(ENTRIES PROVIDED begins)

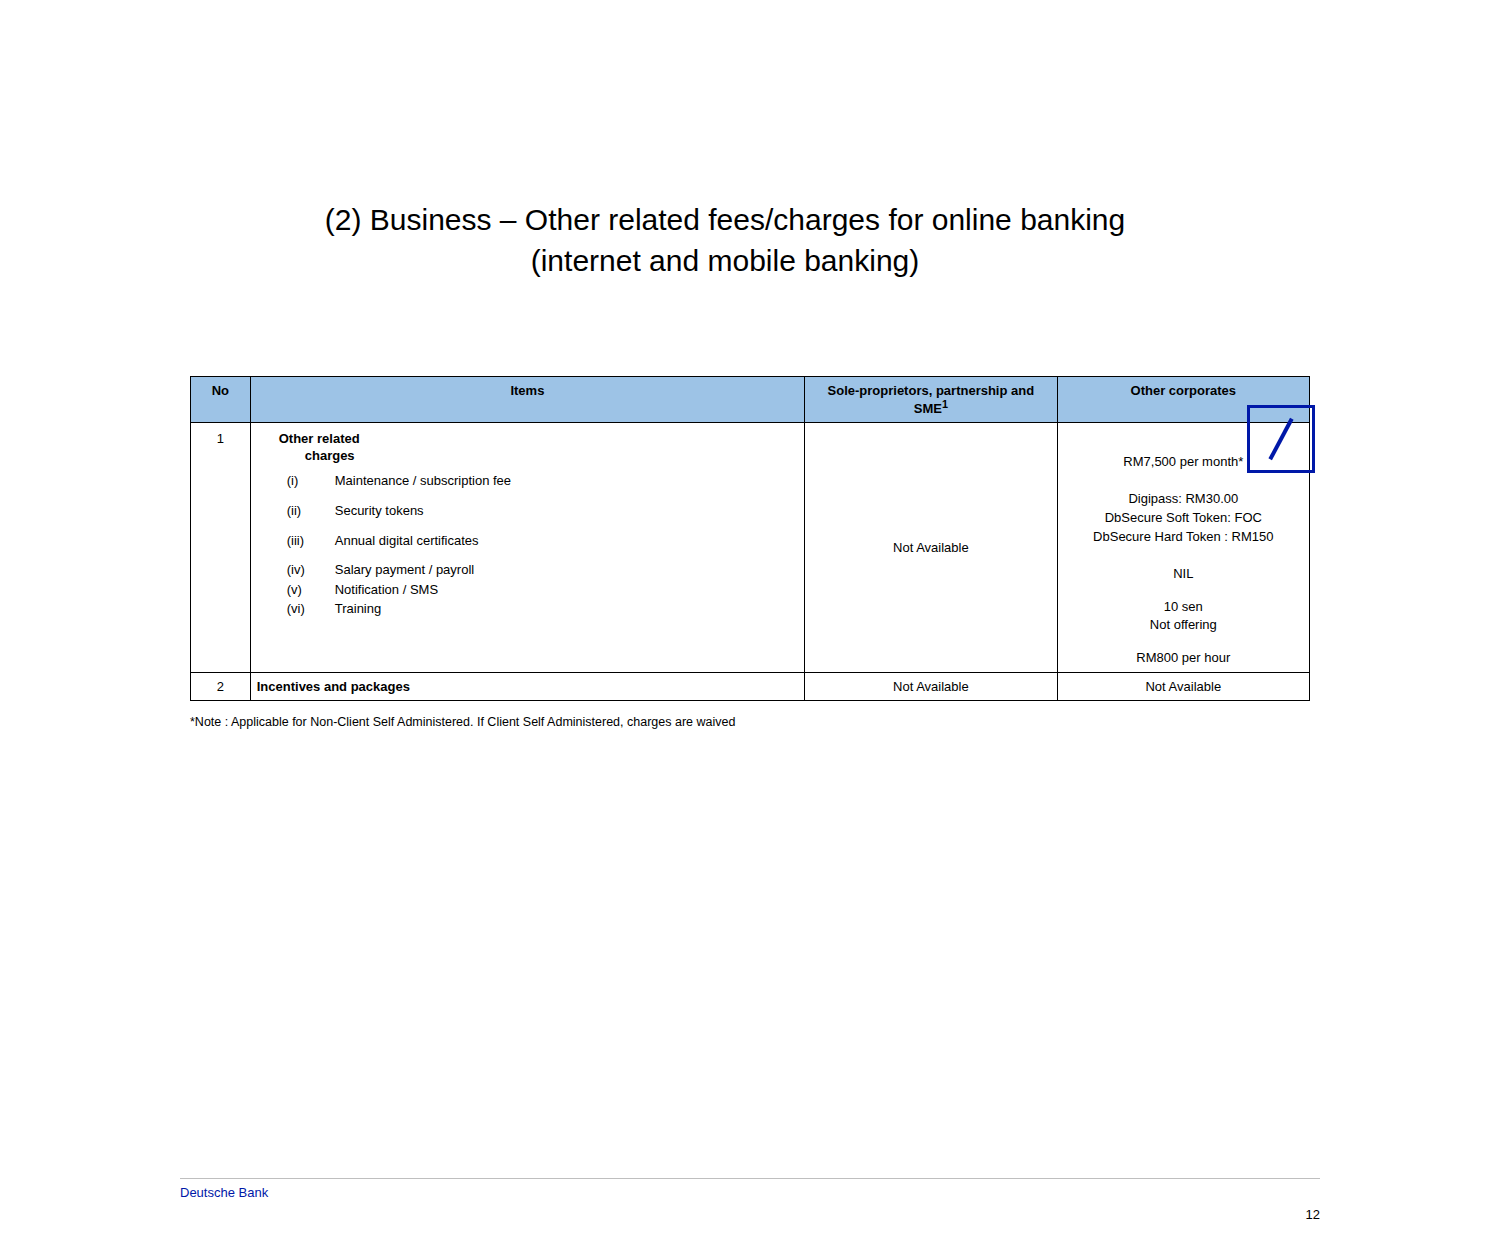(2) Business – Other related fees/charges for online banking
(internet and mobile banking)
| No | Items | Sole-proprietors, partnership and SME 1 | Other corporates |
| --- | --- | --- | --- |
| 1 | Other related charges (i) Maintenance / subscription fee (ii) Security tokens (iii) Annual digital certificates (iv) Salary payment / payroll (v) Notification / SMS (vi) Training | Not Available | RM7,500 per month* Digipass: RM30.00 DbSecure Soft Token: FOC DbSecure Hard Token : RM150 NIL 10 sen Not offering RM800 per hour |
| 2 | Incentives and packages | Not Available | Not Available |
*Note : Applicable for Non-Client Self Administered. If Client Self Administered, charges are waived
Deutsche Bank
12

(ENTRIES PROVIDED ends)

| ABOUT THIS TASK |
The expected result is every line from the material above that includes "Available".

| EXPECTED ANSWER |
| 1 | Other related charges (i) Maintenance / subscription fee (ii) Security tokens (iii) Annual digital certificates (iv) Salary payment / payroll (v) Notification / SMS (vi) Training | Not Available | RM7,500 per month* Digipass: RM30.00 DbSecure Soft Token: FOC DbSecure Hard Token : RM150 NIL 10 sen Not offering RM800 per hour |
| 2 | Incentives and packages | Not Available | Not Available |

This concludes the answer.